**Problem details:**
Go through the listing below and list every line with "bedroom".
§
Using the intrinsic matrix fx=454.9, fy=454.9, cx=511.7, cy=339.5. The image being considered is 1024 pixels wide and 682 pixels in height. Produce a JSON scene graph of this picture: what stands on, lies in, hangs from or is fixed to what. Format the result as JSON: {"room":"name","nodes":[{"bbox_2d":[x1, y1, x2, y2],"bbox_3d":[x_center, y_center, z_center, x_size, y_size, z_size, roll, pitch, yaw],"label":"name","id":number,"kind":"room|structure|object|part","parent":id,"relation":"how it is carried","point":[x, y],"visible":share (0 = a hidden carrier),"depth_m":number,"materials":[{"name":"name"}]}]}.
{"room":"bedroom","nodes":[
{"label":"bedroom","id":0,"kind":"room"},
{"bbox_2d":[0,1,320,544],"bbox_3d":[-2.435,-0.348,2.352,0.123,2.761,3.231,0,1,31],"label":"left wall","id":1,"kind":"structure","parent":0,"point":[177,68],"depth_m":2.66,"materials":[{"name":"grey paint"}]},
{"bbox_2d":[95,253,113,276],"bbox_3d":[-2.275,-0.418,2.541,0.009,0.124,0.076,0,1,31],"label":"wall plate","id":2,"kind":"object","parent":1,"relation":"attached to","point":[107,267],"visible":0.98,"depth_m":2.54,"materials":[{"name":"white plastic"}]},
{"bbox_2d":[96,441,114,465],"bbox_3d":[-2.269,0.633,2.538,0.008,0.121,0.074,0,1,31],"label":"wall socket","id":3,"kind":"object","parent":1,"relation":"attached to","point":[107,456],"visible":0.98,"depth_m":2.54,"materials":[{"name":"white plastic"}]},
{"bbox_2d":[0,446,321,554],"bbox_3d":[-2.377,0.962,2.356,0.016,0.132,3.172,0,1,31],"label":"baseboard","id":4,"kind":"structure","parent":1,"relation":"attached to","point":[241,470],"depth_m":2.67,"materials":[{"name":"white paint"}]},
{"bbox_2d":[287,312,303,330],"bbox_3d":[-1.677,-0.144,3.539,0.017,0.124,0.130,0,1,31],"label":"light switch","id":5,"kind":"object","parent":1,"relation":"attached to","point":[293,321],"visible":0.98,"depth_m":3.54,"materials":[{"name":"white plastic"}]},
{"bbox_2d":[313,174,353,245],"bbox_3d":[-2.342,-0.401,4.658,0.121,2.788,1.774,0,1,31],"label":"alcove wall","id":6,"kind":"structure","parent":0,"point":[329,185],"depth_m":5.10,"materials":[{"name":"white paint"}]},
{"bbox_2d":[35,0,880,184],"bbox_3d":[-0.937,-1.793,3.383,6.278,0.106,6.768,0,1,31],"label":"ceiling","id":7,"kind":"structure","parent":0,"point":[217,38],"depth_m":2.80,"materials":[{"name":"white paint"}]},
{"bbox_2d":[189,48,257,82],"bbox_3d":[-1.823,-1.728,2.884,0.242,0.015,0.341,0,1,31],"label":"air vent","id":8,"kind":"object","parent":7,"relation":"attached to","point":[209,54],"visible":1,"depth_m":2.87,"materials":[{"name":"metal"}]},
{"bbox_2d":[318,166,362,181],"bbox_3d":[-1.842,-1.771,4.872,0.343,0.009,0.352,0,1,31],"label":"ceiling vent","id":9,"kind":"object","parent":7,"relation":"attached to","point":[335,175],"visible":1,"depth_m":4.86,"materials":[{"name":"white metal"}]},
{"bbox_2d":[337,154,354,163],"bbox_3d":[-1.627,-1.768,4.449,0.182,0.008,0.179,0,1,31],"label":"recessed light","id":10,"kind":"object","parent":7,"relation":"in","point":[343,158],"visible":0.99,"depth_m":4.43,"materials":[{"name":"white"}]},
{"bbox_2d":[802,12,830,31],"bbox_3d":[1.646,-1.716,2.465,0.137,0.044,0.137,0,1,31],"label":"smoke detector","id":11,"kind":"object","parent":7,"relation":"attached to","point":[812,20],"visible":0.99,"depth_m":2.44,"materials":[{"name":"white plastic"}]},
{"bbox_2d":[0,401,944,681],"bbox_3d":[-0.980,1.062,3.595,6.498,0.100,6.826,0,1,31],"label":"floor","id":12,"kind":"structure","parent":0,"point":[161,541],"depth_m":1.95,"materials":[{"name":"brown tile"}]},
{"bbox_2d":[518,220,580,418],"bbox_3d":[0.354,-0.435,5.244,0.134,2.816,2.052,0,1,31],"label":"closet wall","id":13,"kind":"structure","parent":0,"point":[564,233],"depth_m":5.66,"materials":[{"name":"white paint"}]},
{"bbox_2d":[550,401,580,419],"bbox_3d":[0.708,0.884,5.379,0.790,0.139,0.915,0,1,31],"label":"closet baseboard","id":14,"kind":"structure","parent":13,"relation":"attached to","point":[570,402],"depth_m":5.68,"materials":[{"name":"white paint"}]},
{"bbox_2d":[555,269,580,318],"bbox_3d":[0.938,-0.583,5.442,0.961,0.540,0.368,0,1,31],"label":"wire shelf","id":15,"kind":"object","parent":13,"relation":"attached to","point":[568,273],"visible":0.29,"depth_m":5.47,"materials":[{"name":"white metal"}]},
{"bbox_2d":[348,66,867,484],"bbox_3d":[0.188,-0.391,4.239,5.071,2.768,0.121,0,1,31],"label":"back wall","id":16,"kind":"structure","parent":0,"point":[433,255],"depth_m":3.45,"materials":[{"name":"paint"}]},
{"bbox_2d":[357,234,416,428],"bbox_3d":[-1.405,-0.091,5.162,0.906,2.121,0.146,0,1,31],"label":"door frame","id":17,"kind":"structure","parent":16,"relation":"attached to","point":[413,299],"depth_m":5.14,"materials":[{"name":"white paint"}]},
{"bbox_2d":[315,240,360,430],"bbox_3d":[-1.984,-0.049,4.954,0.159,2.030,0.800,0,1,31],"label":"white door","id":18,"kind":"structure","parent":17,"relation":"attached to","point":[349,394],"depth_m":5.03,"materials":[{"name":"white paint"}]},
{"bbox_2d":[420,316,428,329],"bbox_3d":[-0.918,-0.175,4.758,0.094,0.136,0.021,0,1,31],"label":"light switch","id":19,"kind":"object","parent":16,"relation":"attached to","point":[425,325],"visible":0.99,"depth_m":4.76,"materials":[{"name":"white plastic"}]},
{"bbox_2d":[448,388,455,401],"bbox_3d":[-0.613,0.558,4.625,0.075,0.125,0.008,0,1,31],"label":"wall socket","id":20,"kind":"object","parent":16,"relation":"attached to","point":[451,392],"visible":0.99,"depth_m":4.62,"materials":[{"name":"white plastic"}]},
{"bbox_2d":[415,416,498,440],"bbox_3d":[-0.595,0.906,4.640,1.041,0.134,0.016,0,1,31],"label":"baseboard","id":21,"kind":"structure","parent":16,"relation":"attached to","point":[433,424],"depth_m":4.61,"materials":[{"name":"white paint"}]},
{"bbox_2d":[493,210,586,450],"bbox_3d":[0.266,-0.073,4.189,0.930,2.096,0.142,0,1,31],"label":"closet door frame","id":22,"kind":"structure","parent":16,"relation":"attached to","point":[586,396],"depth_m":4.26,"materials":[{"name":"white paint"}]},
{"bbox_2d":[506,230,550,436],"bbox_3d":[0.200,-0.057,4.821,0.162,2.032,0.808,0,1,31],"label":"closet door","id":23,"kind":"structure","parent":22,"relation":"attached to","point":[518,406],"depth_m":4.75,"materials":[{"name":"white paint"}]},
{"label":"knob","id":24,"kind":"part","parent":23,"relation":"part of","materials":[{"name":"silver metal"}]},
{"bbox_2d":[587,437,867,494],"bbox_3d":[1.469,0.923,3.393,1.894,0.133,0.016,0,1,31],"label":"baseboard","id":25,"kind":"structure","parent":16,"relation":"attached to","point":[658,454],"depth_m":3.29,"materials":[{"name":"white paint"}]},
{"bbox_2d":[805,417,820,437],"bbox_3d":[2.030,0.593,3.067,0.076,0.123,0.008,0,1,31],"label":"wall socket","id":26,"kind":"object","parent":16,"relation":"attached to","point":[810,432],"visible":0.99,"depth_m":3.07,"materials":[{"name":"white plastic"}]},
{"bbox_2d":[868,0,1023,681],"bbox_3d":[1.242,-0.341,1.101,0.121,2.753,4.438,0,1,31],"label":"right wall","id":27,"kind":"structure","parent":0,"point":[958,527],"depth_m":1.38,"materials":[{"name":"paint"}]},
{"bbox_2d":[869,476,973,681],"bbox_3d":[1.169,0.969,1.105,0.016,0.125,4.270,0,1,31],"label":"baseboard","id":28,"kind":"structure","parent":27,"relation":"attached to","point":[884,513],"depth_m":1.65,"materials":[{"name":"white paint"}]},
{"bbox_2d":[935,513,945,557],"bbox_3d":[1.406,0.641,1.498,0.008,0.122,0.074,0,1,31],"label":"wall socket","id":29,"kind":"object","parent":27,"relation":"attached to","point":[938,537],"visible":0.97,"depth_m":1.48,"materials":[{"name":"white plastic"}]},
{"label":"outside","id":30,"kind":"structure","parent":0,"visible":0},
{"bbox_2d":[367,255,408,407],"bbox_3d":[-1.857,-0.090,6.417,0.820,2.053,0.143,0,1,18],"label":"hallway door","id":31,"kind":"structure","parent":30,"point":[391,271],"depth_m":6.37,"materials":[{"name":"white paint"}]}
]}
§
**Written response:**
{"room":"bedroom","nodes":[
{"label":"bedroom","id":0,"kind":"room"},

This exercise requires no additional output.